Reproduce each of the following items line for line, without changing any wording, spelling, or punctuation.

■ **Data provided**:
****************

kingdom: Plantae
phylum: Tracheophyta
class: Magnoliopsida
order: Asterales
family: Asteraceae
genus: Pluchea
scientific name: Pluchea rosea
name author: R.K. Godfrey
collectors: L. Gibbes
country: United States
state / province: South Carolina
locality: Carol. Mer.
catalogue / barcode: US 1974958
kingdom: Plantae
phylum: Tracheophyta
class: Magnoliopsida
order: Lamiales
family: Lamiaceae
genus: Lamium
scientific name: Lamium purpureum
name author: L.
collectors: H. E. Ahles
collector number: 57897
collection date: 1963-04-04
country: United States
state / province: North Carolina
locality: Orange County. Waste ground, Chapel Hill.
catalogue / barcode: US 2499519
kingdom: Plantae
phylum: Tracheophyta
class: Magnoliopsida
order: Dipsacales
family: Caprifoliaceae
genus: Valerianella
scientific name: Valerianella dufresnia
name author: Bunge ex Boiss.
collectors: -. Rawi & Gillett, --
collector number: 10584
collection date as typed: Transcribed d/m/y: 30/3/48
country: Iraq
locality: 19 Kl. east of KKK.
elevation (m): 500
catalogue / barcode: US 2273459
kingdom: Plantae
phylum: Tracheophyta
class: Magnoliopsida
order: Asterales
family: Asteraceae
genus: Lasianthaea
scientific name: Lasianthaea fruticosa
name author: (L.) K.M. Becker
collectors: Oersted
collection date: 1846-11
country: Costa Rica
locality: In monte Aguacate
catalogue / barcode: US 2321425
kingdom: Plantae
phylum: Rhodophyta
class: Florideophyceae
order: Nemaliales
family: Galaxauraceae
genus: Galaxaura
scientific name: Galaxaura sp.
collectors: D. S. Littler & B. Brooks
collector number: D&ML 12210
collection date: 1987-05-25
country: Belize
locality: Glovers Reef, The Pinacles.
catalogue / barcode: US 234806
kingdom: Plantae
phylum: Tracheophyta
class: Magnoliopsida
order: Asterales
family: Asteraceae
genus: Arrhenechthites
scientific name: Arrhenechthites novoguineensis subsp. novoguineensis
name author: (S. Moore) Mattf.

****************

■ **Task result**:
kingdom: Plantae
phylum: Tracheophyta
class: Magnoliopsida
order: Asterales
family: Asteraceae
genus: Pluchea
scientific name: Pluchea rosea
name author: R.K. Godfrey
collectors: L. Gibbes
country: United States
state / province: South Carolina
locality: Carol. Mer.
catalogue / barcode: US 1974958
kingdom: Plantae
phylum: Tracheophyta
class: Magnoliopsida
order: Lamiales
family: Lamiaceae
genus: Lamium
scientific name: Lamium purpureum
name author: L.
collectors: H. E. Ahles
collector number: 57897
collection date: 1963-04-04
country: United States
state / province: North Carolina
locality: Orange County. Waste ground, Chapel Hill.
catalogue / barcode: US 2499519
kingdom: Plantae
phylum: Tracheophyta
class: Magnoliopsida
order: Dipsacales
family: Caprifoliaceae
genus: Valerianella
scientific name: Valerianella dufresnia
name author: Bunge ex Boiss.
collectors: -. Rawi & Gillett, --
collector number: 10584
collection date as typed: Transcribed d/m/y: 30/3/48
country: Iraq
locality: 19 Kl. east of KKK.
elevation (m): 500
catalogue / barcode: US 2273459
kingdom: Plantae
phylum: Tracheophyta
class: Magnoliopsida
order: Asterales
family: Asteraceae
genus: Lasianthaea
scientific name: Lasianthaea fruticosa
name author: (L.) K.M. Becker
collectors: Oersted
collection date: 1846-11
country: Costa Rica
locality: In monte Aguacate
catalogue / barcode: US 2321425
kingdom: Plantae
phylum: Rhodophyta
class: Florideophyceae
order: Nemaliales
family: Galaxauraceae
genus: Galaxaura
scientific name: Galaxaura sp.
collectors: D. S. Littler & B. Brooks
collector number: D&ML 12210
collection date: 1987-05-25
country: Belize
locality: Glovers Reef, The Pinacles.
catalogue / barcode: US 234806
kingdom: Plantae
phylum: Tracheophyta
class: Magnoliopsida
order: Asterales
family: Asteraceae
genus: Arrhenechthites
scientific name: Arrhenechthites novoguineensis subsp. novoguineensis
name author: (S. Moore) Mattf.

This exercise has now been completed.